Applicants want court to overturn An Bord Pleanála’s approval of route and a compulsory purchase order

The National Transport Authority has sought permission for 12 dedicated bus lanes as part of the capital’s flagship BusConnects project.

A second challenge has been brought over permission for a BusConnects corridor running from Blackrock to Dublin city centre, with the latest initiated by an association of businesses, a community group and individuals.

The case asks the court to overturn An Bord Pleanála’s approval of the 8.3km road project and quash its confirmation of a compulsory purchase order for certain lands.

The National Transport Authority (NTA) has sought permission for 12 dedicated bus lanes as part of the capital’s flagship bus project.

Last March, the Belfield/Blackrock spine became the fourth and latest of these to be approved by An Bord Pleanála.


It is already the subject of a court action by the private Blackrock Clinic, while a northside route running from Clongriffin to the city centre is being challenged by an Artane resident.

This latest court case is brought by the Upper Baggot Street Traders Association, its Pembroke Road-based chair, Michael Quinn; the Pembroke Road Association; its chair Susan McCarrick, of St Mary’s Road, Ballsbridge; Fr Patrick Byrne; and Homancrest Limited.

Fr Byrne and Homancrest Limited say they own plots of land on Pembroke Road, Dublin 4, which are the subject of compulsory purchase orders to make way for the route.

Each of the other applicants say they or their members are based or operate from properties along or near the corridor. The Upper Baggot Street group says it has 60 members and represents the interests of small business owners.

Their judicial review is against An Bord Pleanála, as the body that approved the project, while Ireland and the Attorney General are also named as respondents because the case claims sections of the 1960 Local Government Act, the 2000 Planning and Development Act and the 1944 Dublin Transport Authority Act are unconstitutional and in breach of the EU Charter on Human Rights .
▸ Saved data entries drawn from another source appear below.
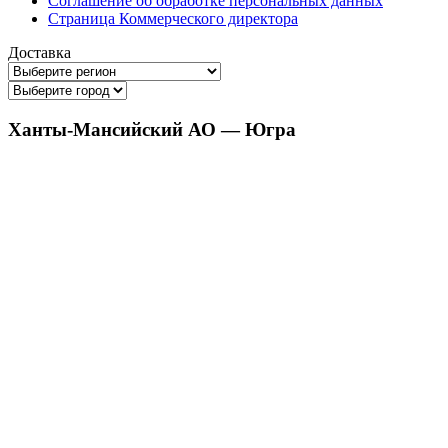
Соглашение об обработке персональных данных
Страница Коммерческого директора
Доставка
Ханты-Мансийский АО — Югра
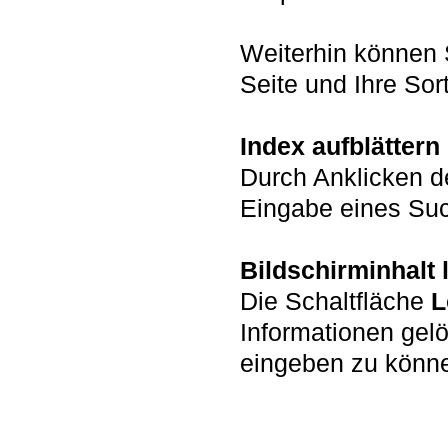
Weiterhin können 
Seite und Ihre Sort
Index aufblättern
Durch Anklicken d
Eingabe eines Such
Bildschirminhalt
Die Schaltfläche
L
Informationen gel
eingeben zu könn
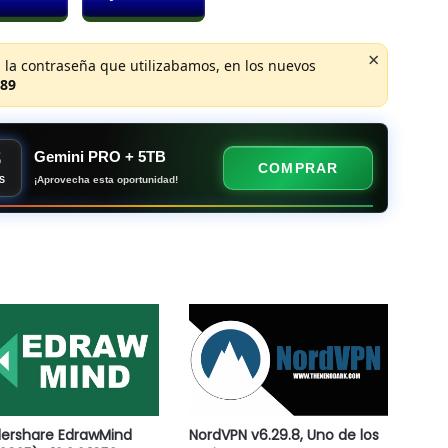
×
 la contraseña que utilizabamos, en los nuevos
89
8
Gemini PRO + 5TB
COMPRAR
¡Aprovecha esta oportunidad!
S
ershare EdrawMind
NordVPN v6.29.8, Uno de los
Citing domestic and EU law grounds, the applicants are asking the court to declare that they are protected from having to pay the other sides’ legal costs, if they lose their case, as they cite certain environmental grounds.

They allege An Bord Pleanála erred by concluding the proposed project was in line with the development plans of the two council areas it runs through: Dublin City and Dún Laoghaire-Rathdown. They point to the councils’ policies on land zoning and the protection of trees, hedgerows and architectural heritage.

Their case claims the planning authority failed to have regard to various matters, including the guidelines on protecting architectural heritage.

The board’s alleged failure to properly reason or justify not holding an oral pre-approval hearing is an example of it failing to act per fair procedures, the applicants claim. They also say there was a failure to properly assess the proportionality of the compulsory purchase order.

On Monday, their senior counsel, Stephen Dodd, instructed by Peter Boyle & Co Solicitors, secured permission from Mr Justice Richard Humphreys to proceed with the challenge. The case came before him while only the applicants were represented and will return on July 8th, when the respondents and NTA, as a notice party, can attend.